(Electronics engineering source data)
##########

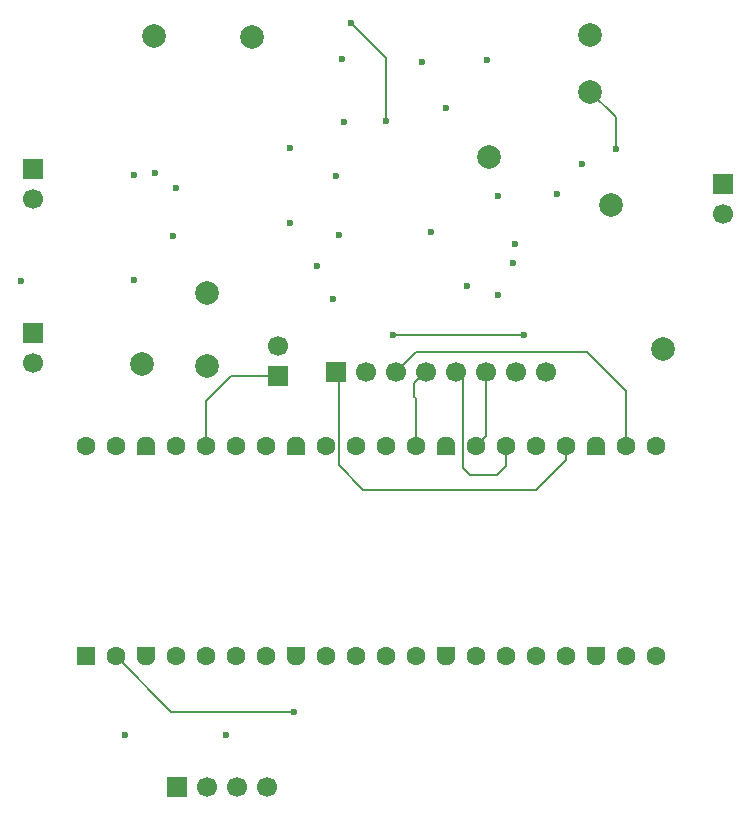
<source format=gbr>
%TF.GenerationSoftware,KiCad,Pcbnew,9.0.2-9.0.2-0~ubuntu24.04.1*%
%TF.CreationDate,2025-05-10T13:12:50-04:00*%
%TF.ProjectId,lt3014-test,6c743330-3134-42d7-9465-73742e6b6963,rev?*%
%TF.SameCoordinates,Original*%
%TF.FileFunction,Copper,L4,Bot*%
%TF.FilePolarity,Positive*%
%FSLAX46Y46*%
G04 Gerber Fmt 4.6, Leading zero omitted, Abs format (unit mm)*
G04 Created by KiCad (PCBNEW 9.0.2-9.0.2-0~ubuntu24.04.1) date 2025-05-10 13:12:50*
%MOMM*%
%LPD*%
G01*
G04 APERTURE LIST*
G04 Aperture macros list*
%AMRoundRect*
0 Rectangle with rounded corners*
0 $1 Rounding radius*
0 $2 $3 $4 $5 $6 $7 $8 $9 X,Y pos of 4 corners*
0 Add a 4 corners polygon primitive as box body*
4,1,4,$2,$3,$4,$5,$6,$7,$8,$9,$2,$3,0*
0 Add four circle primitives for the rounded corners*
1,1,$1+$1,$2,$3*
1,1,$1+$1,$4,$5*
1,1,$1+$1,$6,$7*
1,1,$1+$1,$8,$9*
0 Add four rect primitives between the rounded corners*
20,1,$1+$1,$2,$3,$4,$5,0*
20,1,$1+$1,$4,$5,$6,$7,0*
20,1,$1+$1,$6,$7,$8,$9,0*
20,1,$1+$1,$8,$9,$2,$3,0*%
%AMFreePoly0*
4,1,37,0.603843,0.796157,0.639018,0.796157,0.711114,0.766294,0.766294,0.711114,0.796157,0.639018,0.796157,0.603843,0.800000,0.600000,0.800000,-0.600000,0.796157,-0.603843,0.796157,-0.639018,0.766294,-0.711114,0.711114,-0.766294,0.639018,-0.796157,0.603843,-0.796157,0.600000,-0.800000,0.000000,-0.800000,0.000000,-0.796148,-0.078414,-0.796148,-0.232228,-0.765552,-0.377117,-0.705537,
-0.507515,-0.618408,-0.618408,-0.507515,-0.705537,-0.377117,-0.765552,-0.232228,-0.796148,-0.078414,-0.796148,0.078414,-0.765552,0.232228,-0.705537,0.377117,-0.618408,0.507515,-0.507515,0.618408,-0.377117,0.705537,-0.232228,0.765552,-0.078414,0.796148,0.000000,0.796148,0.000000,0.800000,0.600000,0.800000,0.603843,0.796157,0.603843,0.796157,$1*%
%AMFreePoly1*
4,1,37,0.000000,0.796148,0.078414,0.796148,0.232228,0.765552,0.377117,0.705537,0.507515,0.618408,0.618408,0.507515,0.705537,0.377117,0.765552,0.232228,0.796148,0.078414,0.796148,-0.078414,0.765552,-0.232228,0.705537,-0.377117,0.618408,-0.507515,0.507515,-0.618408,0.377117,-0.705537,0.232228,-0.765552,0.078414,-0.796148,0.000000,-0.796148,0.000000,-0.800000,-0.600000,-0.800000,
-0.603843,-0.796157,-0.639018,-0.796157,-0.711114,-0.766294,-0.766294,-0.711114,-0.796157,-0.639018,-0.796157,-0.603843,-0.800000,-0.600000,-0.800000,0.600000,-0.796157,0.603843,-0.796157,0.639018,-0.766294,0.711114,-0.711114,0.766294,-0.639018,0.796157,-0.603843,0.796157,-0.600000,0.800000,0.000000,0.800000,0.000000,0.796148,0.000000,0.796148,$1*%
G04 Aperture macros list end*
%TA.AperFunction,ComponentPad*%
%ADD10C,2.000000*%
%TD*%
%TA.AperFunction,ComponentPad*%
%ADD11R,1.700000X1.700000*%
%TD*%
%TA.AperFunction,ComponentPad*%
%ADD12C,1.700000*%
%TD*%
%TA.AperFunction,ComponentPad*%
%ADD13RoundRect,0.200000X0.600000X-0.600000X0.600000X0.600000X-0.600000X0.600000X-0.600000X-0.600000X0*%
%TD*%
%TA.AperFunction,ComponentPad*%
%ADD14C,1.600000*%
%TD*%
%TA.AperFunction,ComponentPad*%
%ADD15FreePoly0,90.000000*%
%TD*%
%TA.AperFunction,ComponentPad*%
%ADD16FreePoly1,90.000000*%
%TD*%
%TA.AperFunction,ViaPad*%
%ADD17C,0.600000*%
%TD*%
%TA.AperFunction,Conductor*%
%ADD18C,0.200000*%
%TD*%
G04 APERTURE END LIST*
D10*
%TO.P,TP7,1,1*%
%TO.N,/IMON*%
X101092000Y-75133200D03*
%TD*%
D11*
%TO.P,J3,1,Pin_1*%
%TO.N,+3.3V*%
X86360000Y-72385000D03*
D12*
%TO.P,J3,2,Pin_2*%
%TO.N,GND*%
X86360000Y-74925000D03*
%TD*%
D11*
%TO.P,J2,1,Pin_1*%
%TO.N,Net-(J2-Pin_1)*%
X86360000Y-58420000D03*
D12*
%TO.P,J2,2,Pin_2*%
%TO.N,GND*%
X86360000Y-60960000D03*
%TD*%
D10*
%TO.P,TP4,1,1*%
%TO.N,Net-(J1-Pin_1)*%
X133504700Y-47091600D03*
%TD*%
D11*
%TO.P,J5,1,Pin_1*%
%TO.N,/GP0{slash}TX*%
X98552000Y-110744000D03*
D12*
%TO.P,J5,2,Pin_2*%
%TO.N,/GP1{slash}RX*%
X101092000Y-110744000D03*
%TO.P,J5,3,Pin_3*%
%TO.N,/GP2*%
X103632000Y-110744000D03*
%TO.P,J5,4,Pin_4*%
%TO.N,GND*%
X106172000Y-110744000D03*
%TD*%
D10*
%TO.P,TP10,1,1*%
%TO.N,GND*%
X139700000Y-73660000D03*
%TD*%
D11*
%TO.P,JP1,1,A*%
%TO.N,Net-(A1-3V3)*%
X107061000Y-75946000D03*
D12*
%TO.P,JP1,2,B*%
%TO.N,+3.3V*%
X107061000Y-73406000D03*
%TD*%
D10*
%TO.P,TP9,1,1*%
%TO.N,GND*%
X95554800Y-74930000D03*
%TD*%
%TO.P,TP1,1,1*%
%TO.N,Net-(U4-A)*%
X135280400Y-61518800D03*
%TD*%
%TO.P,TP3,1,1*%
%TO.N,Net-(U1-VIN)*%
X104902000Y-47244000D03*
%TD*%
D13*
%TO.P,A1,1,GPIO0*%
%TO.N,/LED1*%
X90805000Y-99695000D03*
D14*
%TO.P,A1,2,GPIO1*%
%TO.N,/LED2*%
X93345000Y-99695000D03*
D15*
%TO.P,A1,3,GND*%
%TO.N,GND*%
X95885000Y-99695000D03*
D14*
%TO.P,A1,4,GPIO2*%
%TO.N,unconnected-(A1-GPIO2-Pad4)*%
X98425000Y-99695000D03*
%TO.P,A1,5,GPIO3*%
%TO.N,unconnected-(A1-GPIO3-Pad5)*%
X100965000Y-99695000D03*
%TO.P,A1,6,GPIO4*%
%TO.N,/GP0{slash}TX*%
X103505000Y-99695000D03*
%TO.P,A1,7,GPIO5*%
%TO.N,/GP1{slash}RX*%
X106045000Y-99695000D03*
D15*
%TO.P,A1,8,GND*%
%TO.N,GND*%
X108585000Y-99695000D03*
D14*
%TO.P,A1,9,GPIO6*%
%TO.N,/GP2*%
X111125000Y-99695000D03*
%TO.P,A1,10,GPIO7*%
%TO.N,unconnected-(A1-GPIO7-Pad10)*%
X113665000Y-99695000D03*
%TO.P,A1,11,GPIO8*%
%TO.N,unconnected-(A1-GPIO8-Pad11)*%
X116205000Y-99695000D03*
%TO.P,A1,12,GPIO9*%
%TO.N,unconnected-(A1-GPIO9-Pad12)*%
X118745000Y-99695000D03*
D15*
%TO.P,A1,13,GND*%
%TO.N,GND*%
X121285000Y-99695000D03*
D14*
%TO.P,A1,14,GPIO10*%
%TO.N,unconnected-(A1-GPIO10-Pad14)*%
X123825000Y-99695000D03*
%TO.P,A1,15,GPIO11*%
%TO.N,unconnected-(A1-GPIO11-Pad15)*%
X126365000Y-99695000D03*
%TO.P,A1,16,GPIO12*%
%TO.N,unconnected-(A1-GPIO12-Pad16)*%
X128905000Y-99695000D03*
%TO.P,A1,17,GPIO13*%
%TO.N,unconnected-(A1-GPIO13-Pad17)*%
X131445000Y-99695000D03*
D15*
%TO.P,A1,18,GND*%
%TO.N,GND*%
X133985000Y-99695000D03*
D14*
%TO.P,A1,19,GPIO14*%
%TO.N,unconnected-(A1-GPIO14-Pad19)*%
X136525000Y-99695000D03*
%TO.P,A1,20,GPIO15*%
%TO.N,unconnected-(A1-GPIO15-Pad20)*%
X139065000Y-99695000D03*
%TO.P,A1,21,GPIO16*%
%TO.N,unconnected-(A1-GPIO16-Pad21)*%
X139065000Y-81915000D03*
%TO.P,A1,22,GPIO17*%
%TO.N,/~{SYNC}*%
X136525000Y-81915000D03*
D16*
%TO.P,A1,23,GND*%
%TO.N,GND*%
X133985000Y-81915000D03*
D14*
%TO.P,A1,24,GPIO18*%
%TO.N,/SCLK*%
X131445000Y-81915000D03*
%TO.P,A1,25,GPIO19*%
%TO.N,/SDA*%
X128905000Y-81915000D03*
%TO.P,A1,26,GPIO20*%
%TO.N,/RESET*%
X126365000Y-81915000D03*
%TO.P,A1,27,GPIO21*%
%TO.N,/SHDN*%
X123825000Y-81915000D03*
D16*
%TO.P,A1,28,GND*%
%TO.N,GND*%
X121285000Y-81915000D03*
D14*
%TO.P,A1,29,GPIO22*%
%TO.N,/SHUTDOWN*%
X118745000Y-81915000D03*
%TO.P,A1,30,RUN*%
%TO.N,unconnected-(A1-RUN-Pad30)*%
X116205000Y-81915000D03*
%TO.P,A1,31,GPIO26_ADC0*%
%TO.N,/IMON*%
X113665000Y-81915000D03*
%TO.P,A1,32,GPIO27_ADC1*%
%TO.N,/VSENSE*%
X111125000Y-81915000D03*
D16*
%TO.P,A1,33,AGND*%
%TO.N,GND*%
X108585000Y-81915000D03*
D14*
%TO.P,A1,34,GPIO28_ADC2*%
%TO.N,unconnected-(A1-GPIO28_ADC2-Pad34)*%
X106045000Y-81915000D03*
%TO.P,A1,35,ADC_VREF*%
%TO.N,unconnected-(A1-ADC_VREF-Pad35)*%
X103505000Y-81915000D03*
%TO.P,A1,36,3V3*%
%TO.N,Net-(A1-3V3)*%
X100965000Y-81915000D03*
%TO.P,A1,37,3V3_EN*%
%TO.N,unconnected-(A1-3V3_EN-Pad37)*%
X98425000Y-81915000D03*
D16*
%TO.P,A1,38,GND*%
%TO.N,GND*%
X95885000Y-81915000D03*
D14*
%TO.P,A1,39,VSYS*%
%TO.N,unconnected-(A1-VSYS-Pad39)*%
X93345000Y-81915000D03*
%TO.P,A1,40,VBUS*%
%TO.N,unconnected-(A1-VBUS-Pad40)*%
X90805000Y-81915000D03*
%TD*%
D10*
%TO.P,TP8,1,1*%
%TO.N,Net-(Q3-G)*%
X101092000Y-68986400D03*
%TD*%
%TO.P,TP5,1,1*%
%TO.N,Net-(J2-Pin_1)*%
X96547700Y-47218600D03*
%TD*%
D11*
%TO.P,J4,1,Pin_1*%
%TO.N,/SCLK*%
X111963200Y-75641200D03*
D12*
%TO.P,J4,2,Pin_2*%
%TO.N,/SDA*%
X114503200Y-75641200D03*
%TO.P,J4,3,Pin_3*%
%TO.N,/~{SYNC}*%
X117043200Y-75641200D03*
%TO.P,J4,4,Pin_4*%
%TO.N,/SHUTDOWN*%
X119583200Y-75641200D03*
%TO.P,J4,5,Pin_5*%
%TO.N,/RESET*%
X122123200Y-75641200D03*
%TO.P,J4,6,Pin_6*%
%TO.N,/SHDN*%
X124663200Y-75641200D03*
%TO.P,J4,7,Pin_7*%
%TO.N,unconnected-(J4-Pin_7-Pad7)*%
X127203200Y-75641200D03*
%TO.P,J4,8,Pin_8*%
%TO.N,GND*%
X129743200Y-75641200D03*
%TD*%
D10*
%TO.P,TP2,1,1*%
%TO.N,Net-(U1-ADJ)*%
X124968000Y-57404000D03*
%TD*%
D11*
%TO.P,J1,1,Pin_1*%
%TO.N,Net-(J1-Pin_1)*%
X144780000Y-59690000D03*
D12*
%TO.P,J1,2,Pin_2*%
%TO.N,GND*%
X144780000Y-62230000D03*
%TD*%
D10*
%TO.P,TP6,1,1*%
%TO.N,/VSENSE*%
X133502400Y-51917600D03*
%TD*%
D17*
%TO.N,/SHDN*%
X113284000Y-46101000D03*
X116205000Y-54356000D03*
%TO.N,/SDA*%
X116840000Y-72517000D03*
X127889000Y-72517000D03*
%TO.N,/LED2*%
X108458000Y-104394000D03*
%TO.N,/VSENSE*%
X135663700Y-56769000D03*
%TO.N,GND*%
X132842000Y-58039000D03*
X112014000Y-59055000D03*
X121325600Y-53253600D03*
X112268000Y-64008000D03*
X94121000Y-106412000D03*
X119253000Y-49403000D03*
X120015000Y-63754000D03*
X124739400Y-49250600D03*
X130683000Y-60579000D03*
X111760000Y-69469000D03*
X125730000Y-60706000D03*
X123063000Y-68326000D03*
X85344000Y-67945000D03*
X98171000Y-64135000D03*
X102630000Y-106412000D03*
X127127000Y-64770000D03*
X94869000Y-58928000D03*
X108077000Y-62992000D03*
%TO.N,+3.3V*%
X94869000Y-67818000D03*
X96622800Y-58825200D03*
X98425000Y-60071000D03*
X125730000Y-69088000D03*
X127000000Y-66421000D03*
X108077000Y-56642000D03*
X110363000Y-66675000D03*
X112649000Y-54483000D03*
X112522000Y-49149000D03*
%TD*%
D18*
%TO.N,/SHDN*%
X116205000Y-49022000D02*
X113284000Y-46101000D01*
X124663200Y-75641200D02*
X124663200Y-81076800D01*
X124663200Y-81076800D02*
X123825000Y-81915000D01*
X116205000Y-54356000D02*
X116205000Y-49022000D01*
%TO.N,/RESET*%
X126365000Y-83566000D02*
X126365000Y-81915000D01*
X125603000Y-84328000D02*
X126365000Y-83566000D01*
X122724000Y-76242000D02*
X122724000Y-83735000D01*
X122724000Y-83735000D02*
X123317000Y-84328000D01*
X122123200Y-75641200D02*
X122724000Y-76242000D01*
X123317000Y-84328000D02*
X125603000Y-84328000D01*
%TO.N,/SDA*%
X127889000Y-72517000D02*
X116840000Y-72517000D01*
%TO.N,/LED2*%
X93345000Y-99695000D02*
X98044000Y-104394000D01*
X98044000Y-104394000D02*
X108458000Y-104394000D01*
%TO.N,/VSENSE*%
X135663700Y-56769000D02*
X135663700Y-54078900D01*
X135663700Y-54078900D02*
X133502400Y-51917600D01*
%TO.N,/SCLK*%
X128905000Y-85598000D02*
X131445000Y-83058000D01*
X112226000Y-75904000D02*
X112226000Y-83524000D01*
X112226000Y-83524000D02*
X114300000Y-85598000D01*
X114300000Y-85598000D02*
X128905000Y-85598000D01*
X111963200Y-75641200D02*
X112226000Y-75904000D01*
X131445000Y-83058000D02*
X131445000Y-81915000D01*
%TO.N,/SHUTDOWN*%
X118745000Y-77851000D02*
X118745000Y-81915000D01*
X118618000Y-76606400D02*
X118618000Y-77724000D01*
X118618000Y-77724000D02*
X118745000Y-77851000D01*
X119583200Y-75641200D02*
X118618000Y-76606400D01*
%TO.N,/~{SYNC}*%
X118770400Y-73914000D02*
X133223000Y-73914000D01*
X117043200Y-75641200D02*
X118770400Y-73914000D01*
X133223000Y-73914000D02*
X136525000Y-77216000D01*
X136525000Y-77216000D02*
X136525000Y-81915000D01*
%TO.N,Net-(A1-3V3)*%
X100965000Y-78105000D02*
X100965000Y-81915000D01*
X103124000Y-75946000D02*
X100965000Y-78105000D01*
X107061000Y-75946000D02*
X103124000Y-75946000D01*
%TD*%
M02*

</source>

##########

Where a line of the data above includes "primitives", copy that line.

0 Add four circle primitives for the rounded corners*
0 Add four rect primitives between the rounded corners*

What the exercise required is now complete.